---------- Source

[Gluster-devel] geo-rep regression because of node-uuid change

Tue Jun 20 10:57:17 UTC 2017

On Tue, Jun 20, 2017 at 4:12 PM, Aravinda <avishwan at redhat.com> wrote:

> I think following format can be easily adopted by all components
>
> UUIDs of a subvolume are seperated by space and subvolumes are separated
> by comma
>
> For example, node1 and node2 are replica with U1 and U2 UUIDs respectively
> and
> node3 and node4 are replica with U3 and U4 UUIDs respectively
>
> node-uuid can return "U1 U2,U3 U4"
>
> Geo-rep can split by "," and then split by space and take first UUID
> DHT can split the value by space or comma and get unique UUIDs list
>
> Another question is about the behavior when a node is down, existing
> node-uuid xattr will not return that UUID if a node is down.

After the change [1], if a node is down we send all zeros as the uuid for
that node, in the list of node uuids.

[1] https://review.gluster.org/#/c/17084/

Regards,
Karthik

> What is the behavior with the proposed xattr?
>
> Let me know your thoughts.
>
> regards
> Aravinda VK
>
>
> On 06/20/2017 03:06 PM, Aravinda wrote:
>
>> Hi Xavi,
>>
>> On 06/20/2017 02:51 PM, Xavier Hernandez wrote:
>>
>>> Hi Aravinda,
>>>
>>> On 20/06/17 11:05, Pranith Kumar Karampuri wrote:
>>>
>>>> Adding more people to get a consensus about this.
>>>>
>>>> On Tue, Jun 20, 2017 at 1:49 PM, Aravinda <avishwan at redhat.com
>>>> <mailto:avishwan at redhat.com>> wrote:
>>>>
>>>>
>>>>     regards
>>>>     Aravinda VK
>>>>
>>>>
>>>>     On 06/20/2017 01:26 PM, Xavier Hernandez wrote:
>>>>
>>>>         Hi Pranith,
>>>>
>>>>         adding gluster-devel, Kotresh and Aravinda,
>>>>
>>>>         On 20/06/17 09:45, Pranith Kumar Karampuri wrote:
>>>>
>>>>
>>>>
>>>>             On Tue, Jun 20, 2017 at 1:12 PM, Xavier Hernandez
>>>>             <xhernandez at datalab.es <mailto:xhernandez at datalab.es>
>>>>             <mailto:xhernandez at datalab.es
>>>>             <mailto:xhernandez at datalab.es>>> wrote:
>>>>
>>>>                 On 20/06/17 09:31, Pranith Kumar Karampuri wrote:
>>>>
>>>>                     The way geo-replication works is:
>>>>                     On each machine, it does getxattr of node-uuid and
>>>>             check if its
>>>>                     own uuid
>>>>                     is present in the list. If it is present then it
>>>>             will consider
>>>>                     it active
>>>>                     otherwise it will be considered passive. With this
>>>>             change we are
>>>>                     giving
>>>>                     all uuids instead of first-up subvolume. So all
>>>>             machines think
>>>>                     they are
>>>>                     ACTIVE which is bad apparently. So that is the
>>>>             reason. Even I
>>>>                     felt bad
>>>>                     that we are doing this change.

--------------------
---------- Material

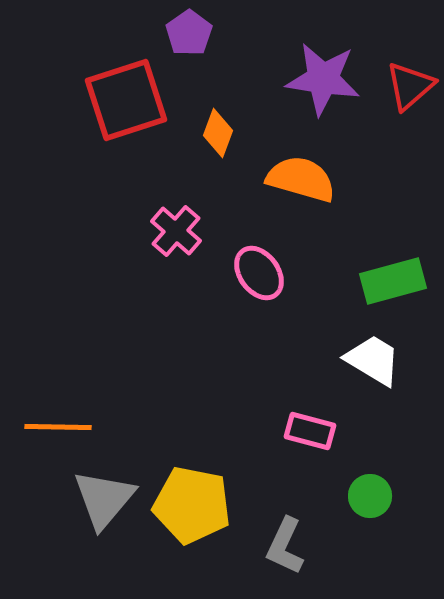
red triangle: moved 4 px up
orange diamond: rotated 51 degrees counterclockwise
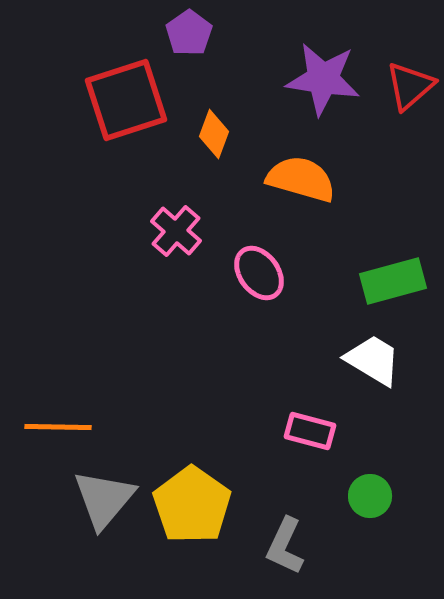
orange diamond: moved 4 px left, 1 px down
yellow pentagon: rotated 24 degrees clockwise
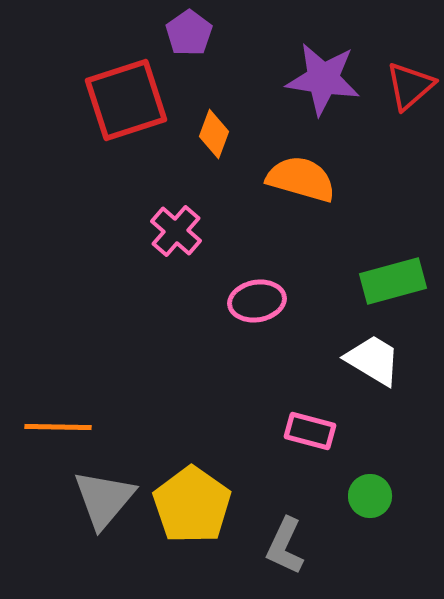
pink ellipse: moved 2 px left, 28 px down; rotated 64 degrees counterclockwise
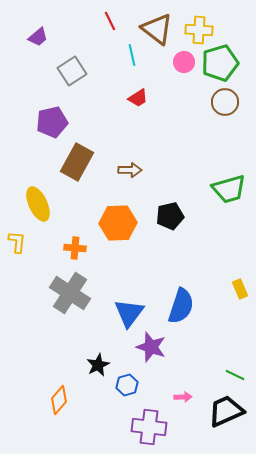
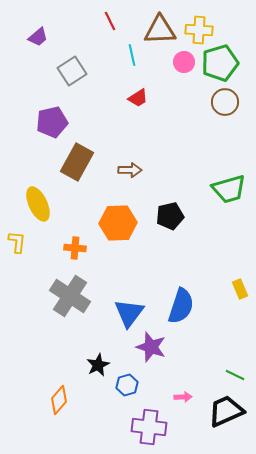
brown triangle: moved 3 px right, 1 px down; rotated 40 degrees counterclockwise
gray cross: moved 3 px down
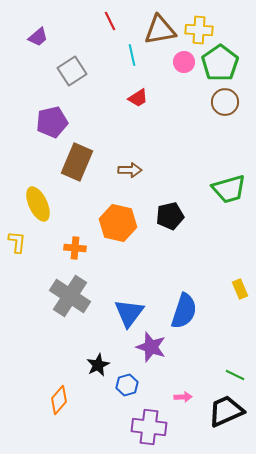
brown triangle: rotated 8 degrees counterclockwise
green pentagon: rotated 18 degrees counterclockwise
brown rectangle: rotated 6 degrees counterclockwise
orange hexagon: rotated 15 degrees clockwise
blue semicircle: moved 3 px right, 5 px down
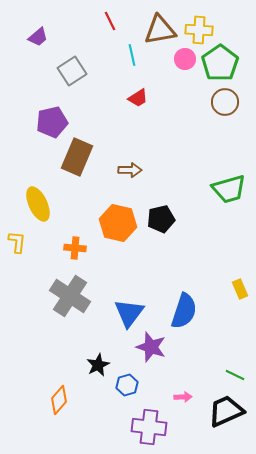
pink circle: moved 1 px right, 3 px up
brown rectangle: moved 5 px up
black pentagon: moved 9 px left, 3 px down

--------------------

Summarize the geo-rep regression thread above in three sentences.

Geo-replication decides whether a machine is active by checking if its own UUID is in the node-uuid list, and because the change now returns all UUIDs instead of only the first-up subvolume's, every machine thinks it is active. Aravinda proposes a format with UUIDs in a subvolume separated by spaces and subvolumes separated by commas, so that geo-rep can take the first UUID of each subvolume and DHT can get a list of unique UUIDs. Aravinda also asks how the proposed xattr behaves when a node is down, and Karthik replies that since the change a down node appears in the list as an all-zeros UUID.